* About this task:
Transcribe the records exactly. Pictures do not belong in the transcription.

Saved entries:
====

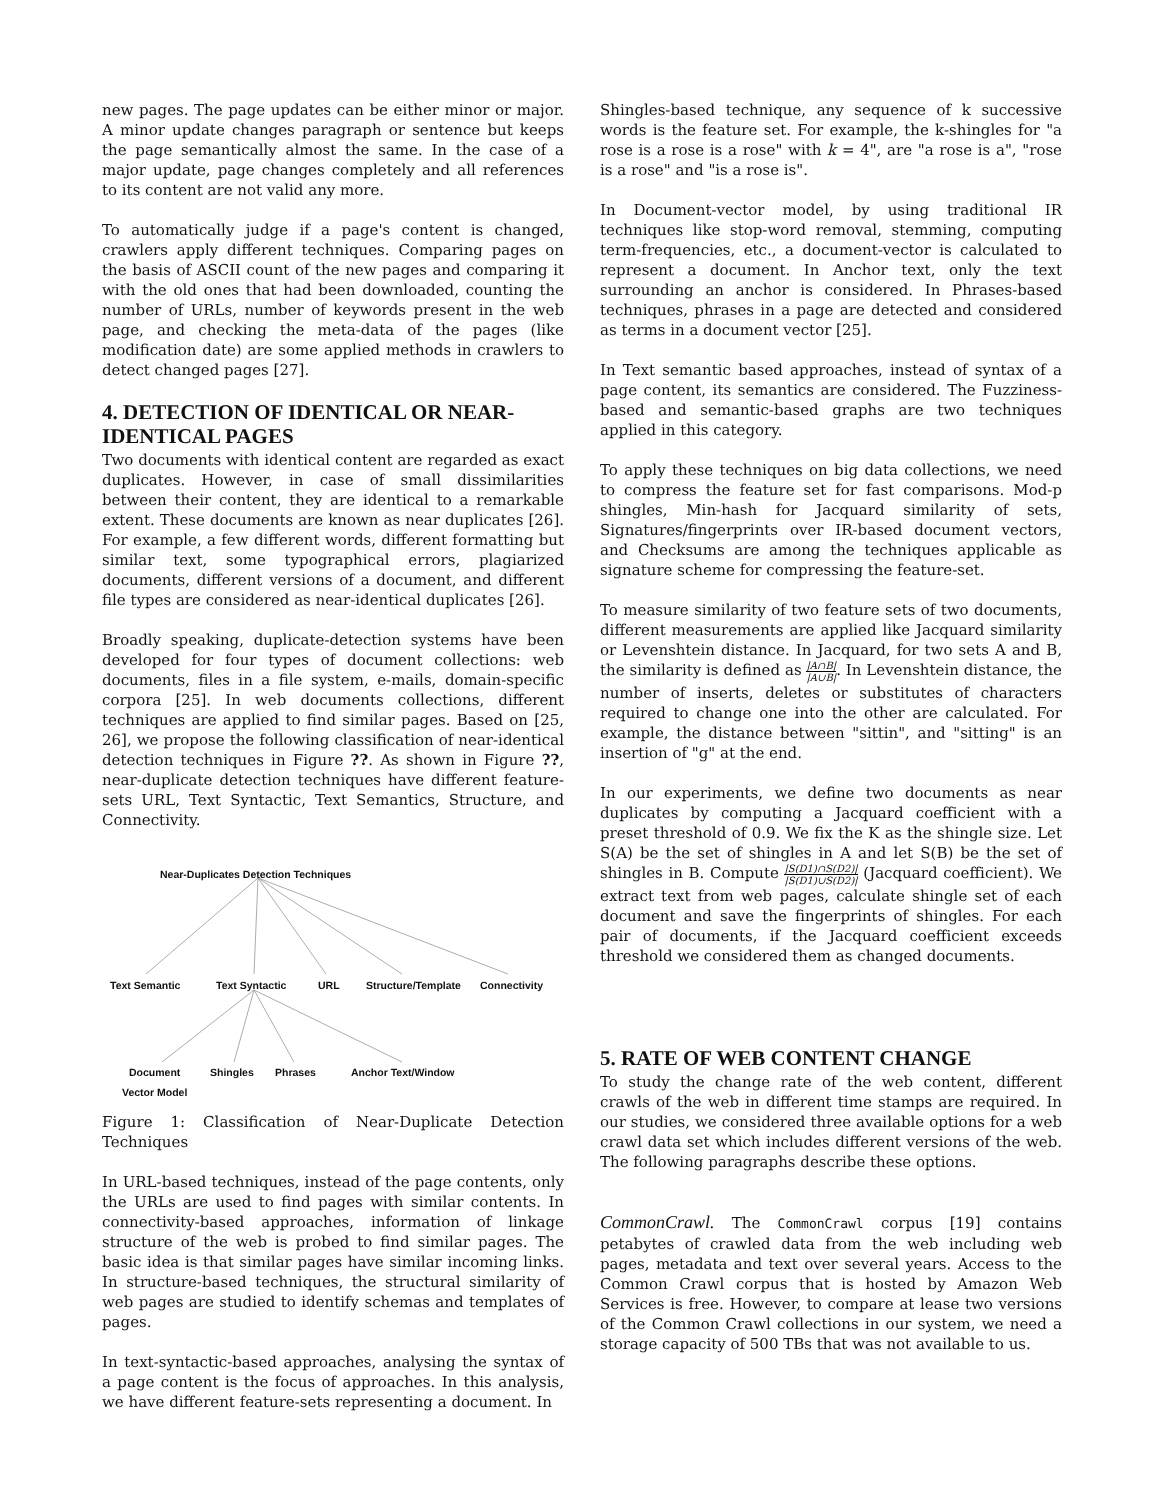new pages. The page updates can be either minor or major. A minor update changes paragraph or sentence but keeps the page semantically almost the same. In the case of a major update, page changes completely and all references to its content are not valid any more.
To automatically judge if a page's content is changed, crawlers apply different techniques. Comparing pages on the basis of ASCII count of the new pages and comparing it with the old ones that had been downloaded, counting the number of URLs, number of keywords present in the web page, and checking the meta-data of the pages (like modification date) are some applied methods in crawlers to detect changed pages [27].
4. DETECTION OF IDENTICAL OR NEAR-IDENTICAL PAGES
Two documents with identical content are regarded as exact duplicates. However, in case of small dissimilarities between their content, they are identical to a remarkable extent. These documents are known as near duplicates [26]. For example, a few different words, different formatting but similar text, some typographical errors, plagiarized documents, different versions of a document, and different file types are considered as near-identical duplicates [26].
Broadly speaking, duplicate-detection systems have been developed for four types of document collections: web documents, files in a file system, e-mails, domain-specific corpora [25]. In web documents collections, different techniques are applied to find similar pages. Based on [25, 26], we propose the following classification of near-identical detection techniques in Figure ??. As shown in Figure ??, near-duplicate detection techniques have different feature-sets URL, Text Syntactic, Text Semantics, Structure, and Connectivity.
Near-Duplicates Detection Techniques
Text Semantic Text Syntactic URL Structure/Template Connectivity
Document
Vector Model
Shingles Phrases Anchor Text/Window
Figure 1: Classification of Near-Duplicate Detection Techniques
In URL-based techniques, instead of the page contents, only the URLs are used to find pages with similar contents. In connectivity-based approaches, information of linkage structure of the web is probed to find similar pages. The basic idea is that similar pages have similar incoming links. In structure-based techniques, the structural similarity of web pages are studied to identify schemas and templates of pages.
In text-syntactic-based approaches, analysing the syntax of a page content is the focus of approaches. In this analysis, we have different feature-sets representing a document. In
Shingles-based technique, any sequence of k successive words is the feature set. For example, the k-shingles for "a rose is a rose is a rose" with k = 4", are "a rose is a", "rose is a rose" and "is a rose is".
In Document-vector model, by using traditional IR techniques like stop-word removal, stemming, computing term-frequencies, etc., a document-vector is calculated to represent a document. In Anchor text, only the text surrounding an anchor is considered. In Phrases-based techniques, phrases in a page are detected and considered as terms in a document vector [25].
In Text semantic based approaches, instead of syntax of a page content, its semantics are considered. The Fuzziness-based and semantic-based graphs are two techniques applied in this category.
To apply these techniques on big data collections, we need to compress the feature set for fast comparisons. Mod-p shingles, Min-hash for Jacquard similarity of sets, Signatures/fingerprints over IR-based document vectors, and Checksums are among the techniques applicable as signature scheme for compressing the feature-set.
To measure similarity of two feature sets of two documents, different measurements are applied like Jacquard similarity or Levenshtein distance. In Jacquard, for two sets A and B, the similarity is defined as |A∩B| |A∪B|. In Levenshtein distance, the number of inserts, deletes or substitutes of characters required to change one into the other are calculated. For example, the distance between "sittin", and "sitting" is an insertion of "g" at the end.
In our experiments, we define two documents as near duplicates by computing a Jacquard coefficient with a preset threshold of 0.9. We fix the K as the shingle size. Let S(A) be the set of shingles in A and let S(B) be the set of shingles in B. Compute |S(D1)∩S(D2)| |S(D1)∪S(D2)| (Jacquard coefficient). We extract text from web pages, calculate shingle set of each document and save the fingerprints of shingles. For each pair of documents, if the Jacquard coefficient exceeds threshold we considered them as changed documents.
5. RATE OF WEB CONTENT CHANGE
To study the change rate of the web content, different crawls of the web in different time stamps are required. In our studies, we considered three available options for a web crawl data set which includes different versions of the web. The following paragraphs describe these options.
CommonCrawl. The CommonCrawl corpus [19] contains petabytes of crawled data from the web including web pages, metadata and text over several years. Access to the Common Crawl corpus that is hosted by Amazon Web Services is free. However, to compare at lease two versions of the Common Crawl collections in our system, we need a storage capacity of 500 TBs that was not available to us.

====

* Answer to this problem:
new pages. The page updates can be either minor or major. A minor update changes paragraph or sentence but keeps the page semantically almost the same. In the case of a major update, page changes completely and all references to its content are not valid any more.
To automatically judge if a page's content is changed, crawlers apply different techniques. Comparing pages on the basis of ASCII count of the new pages and comparing it with the old ones that had been downloaded, counting the number of URLs, number of keywords present in the web page, and checking the meta-data of the pages (like modification date) are some applied methods in crawlers to detect changed pages [27].
4. DETECTION OF IDENTICAL OR NEAR-IDENTICAL PAGES
Two documents with identical content are regarded as exact duplicates. However, in case of small dissimilarities between their content, they are identical to a remarkable extent. These documents are known as near duplicates [26]. For example, a few different words, different formatting but similar text, some typographical errors, plagiarized documents, different versions of a document, and different file types are considered as near-identical duplicates [26].
Broadly speaking, duplicate-detection systems have been developed for four types of document collections: web documents, files in a file system, e-mails, domain-specific corpora [25]. In web documents collections, different techniques are applied to find similar pages. Based on [25, 26], we propose the following classification of near-identical detection techniques in Figure ??. As shown in Figure ??, near-duplicate detection techniques have different feature-sets URL, Text Syntactic, Text Semantics, Structure, and Connectivity.
Near-Duplicates Detection Techniques
Text Semantic Text Syntactic URL Structure/Template Connectivity
Document
Vector Model
Shingles Phrases Anchor Text/Window
Figure 1: Classification of Near-Duplicate Detection Techniques
In URL-based techniques, instead of the page contents, only the URLs are used to find pages with similar contents. In connectivity-based approaches, information of linkage structure of the web is probed to find similar pages. The basic idea is that similar pages have similar incoming links. In structure-based techniques, the structural similarity of web pages are studied to identify schemas and templates of pages.
In text-syntactic-based approaches, analysing the syntax of a page content is the focus of approaches. In this analysis, we have different feature-sets representing a document. In
Shingles-based technique, any sequence of k successive words is the feature set. For example, the k-shingles for "a rose is a rose is a rose" with k = 4", are "a rose is a", "rose is a rose" and "is a rose is".
In Document-vector model, by using traditional IR techniques like stop-word removal, stemming, computing term-frequencies, etc., a document-vector is calculated to represent a document. In Anchor text, only the text surrounding an anchor is considered. In Phrases-based techniques, phrases in a page are detected and considered as terms in a document vector [25].
In Text semantic based approaches, instead of syntax of a page content, its semantics are considered. The Fuzziness-based and semantic-based graphs are two techniques applied in this category.
To apply these techniques on big data collections, we need to compress the feature set for fast comparisons. Mod-p shingles, Min-hash for Jacquard similarity of sets, Signatures/fingerprints over IR-based document vectors, and Checksums are among the techniques applicable as signature scheme for compressing the feature-set.
To measure similarity of two feature sets of two documents, different measurements are applied like Jacquard similarity or Levenshtein distance. In Jacquard, for two sets A and B, the similarity is defined as |A∩B| |A∪B|. In Levenshtein distance, the number of inserts, deletes or substitutes of characters required to change one into the other are calculated. For example, the distance between "sittin", and "sitting" is an insertion of "g" at the end.
In our experiments, we define two documents as near duplicates by computing a Jacquard coefficient with a preset threshold of 0.9. We fix the K as the shingle size. Let S(A) be the set of shingles in A and let S(B) be the set of shingles in B. Compute |S(D1)∩S(D2)| |S(D1)∪S(D2)| (Jacquard coefficient). We extract text from web pages, calculate shingle set of each document and save the fingerprints of shingles. For each pair of documents, if the Jacquard coefficient exceeds threshold we considered them as changed documents.
5. RATE OF WEB CONTENT CHANGE
To study the change rate of the web content, different crawls of the web in different time stamps are required. In our studies, we considered three available options for a web crawl data set which includes different versions of the web. The following paragraphs describe these options.
CommonCrawl. The CommonCrawl corpus [19] contains petabytes of crawled data from the web including web pages, metadata and text over several years. Access to the Common Crawl corpus that is hosted by Amazon Web Services is free. However, to compare at lease two versions of the Common Crawl collections in our system, we need a storage capacity of 500 TBs that was not available to us.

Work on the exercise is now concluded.